**PROBLEM DETAILS:** Beginning at the line containing "Methodology | | | | | Results |" in the material below and ending at the line containing "(continued) | | | | | | |", return each line exactly and add nothing.

**DATA SECTION:**
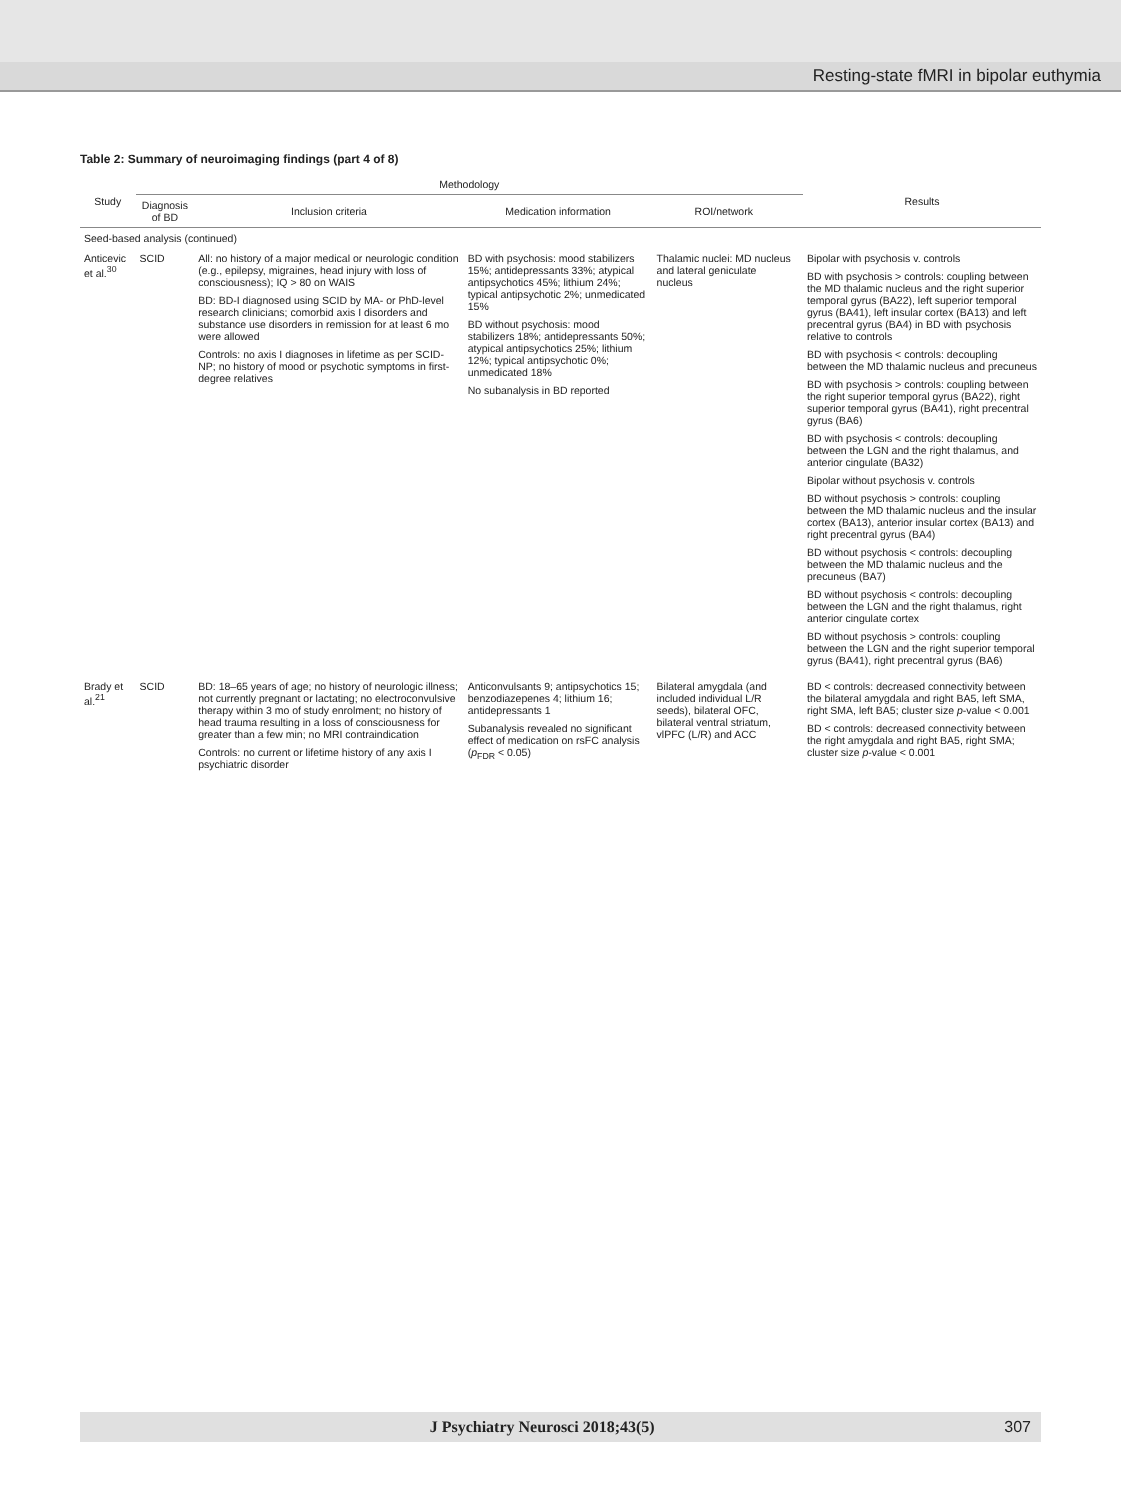Resting-state fMRI in bipolar euthymia
Table 2: Summary of neuroimaging findings (part 4 of 8)
| Study | Methodology | | | | | Results |
| --- | --- | --- | --- | --- | --- | --- |
| | Diagnosis of BD | Inclusion criteria | Medication information | ROI/network | | |
| Seed-based analysis (continued) | | | | | | |
| Anticevic et al.<sup>30</sup> | SCID | All: no history of a major medical or neurologic condition (e.g., epilepsy, migraines, head injury with loss of consciousness); IQ > 80 on WAIS BD: BD-I diagnosed using SCID by MA- or PhD-level research clinicians; comorbid axis I disorders and substance use disorders in remission for at least 6 mo were allowed Controls: no axis I diagnoses in lifetime as per SCID-NP; no history of mood or psychotic symptoms in first-degree relatives | BD with psychosis: mood stabilizers 15%; antidepressants 33%; atypical antipsychotics 45%; lithium 24%; typical antipsychotic 2%; unmedicated 15% BD without psychosis: mood stabilizers 18%; antidepressants 50%; atypical antipsychotics 25%; lithium 12%; typical antipsychotic 0%; unmedicated 18% No subanalysis in BD reported | Thalamic nuclei: MD nucleus and lateral geniculate nucleus | | Bipolar with psychosis v. controls BD with psychosis > controls: coupling between the MD thalamic nucleus and the right superior temporal gyrus (BA22), left superior temporal gyrus (BA41), left insular cortex (BA13) and left precentral gyrus (BA4) in BD with psychosis relative to controls BD with psychosis < controls: decoupling between the MD thalamic nucleus and precuneus BD with psychosis > controls: coupling between the right superior temporal gyrus (BA22), right superior temporal gyrus (BA41), right precentral gyrus (BA6) BD with psychosis < controls: decoupling between the LGN and the right thalamus, and anterior cingulate (BA32) Bipolar without psychosis v. controls BD without psychosis > controls: coupling between the MD thalamic nucleus and the insular cortex (BA13), anterior insular cortex (BA13) and right precentral gyrus (BA4) BD without psychosis < controls: decoupling between the MD thalamic nucleus and the precuneus (BA7) BD without psychosis < controls: decoupling between the LGN and the right thalamus, right anterior cingulate cortex BD without psychosis > controls: coupling between the LGN and the right superior temporal gyrus (BA41), right precentral gyrus (BA6) |
| Brady et al.<sup>21</sup> | SCID | BD: 18–65 years of age; no history of neurologic illness; not currently pregnant or lactating; no electroconvulsive therapy within 3 mo of study enrolment; no history of head trauma resulting in a loss of consciousness for greater than a few min; no MRI contraindication Controls: no current or lifetime history of any axis I psychiatric disorder | Anticonvulsants 9; antipsychotics 15; benzodiazepenes 4; lithium 16; antidepressants 1 Subanalysis revealed no significant effect of medication on rsFC analysis ( p<sub>FDR</sub> < 0.05) | Bilateral amygdala (and included individual L/R seeds), bilateral OFC, bilateral ventral striatum, vlPFC (L/R) and ACC | | BD < controls: decreased connectivity between the bilateral amygdala and right BA5, left SMA, right SMA, left BA5; cluster size p -value < 0.001 BD < controls: decreased connectivity between the right amygdala and right BA5, right SMA; cluster size p -value < 0.001 |
J Psychiatry Neurosci 2018;43(5) 307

**COMPLETED EXERCISE:**
| Study | Methodology | | | | | Results |
| --- | --- | --- | --- | --- | --- | --- |
| | Diagnosis of BD | Inclusion criteria | Medication information | ROI/network | | |
| Seed-based analysis (continued) | | | | | | |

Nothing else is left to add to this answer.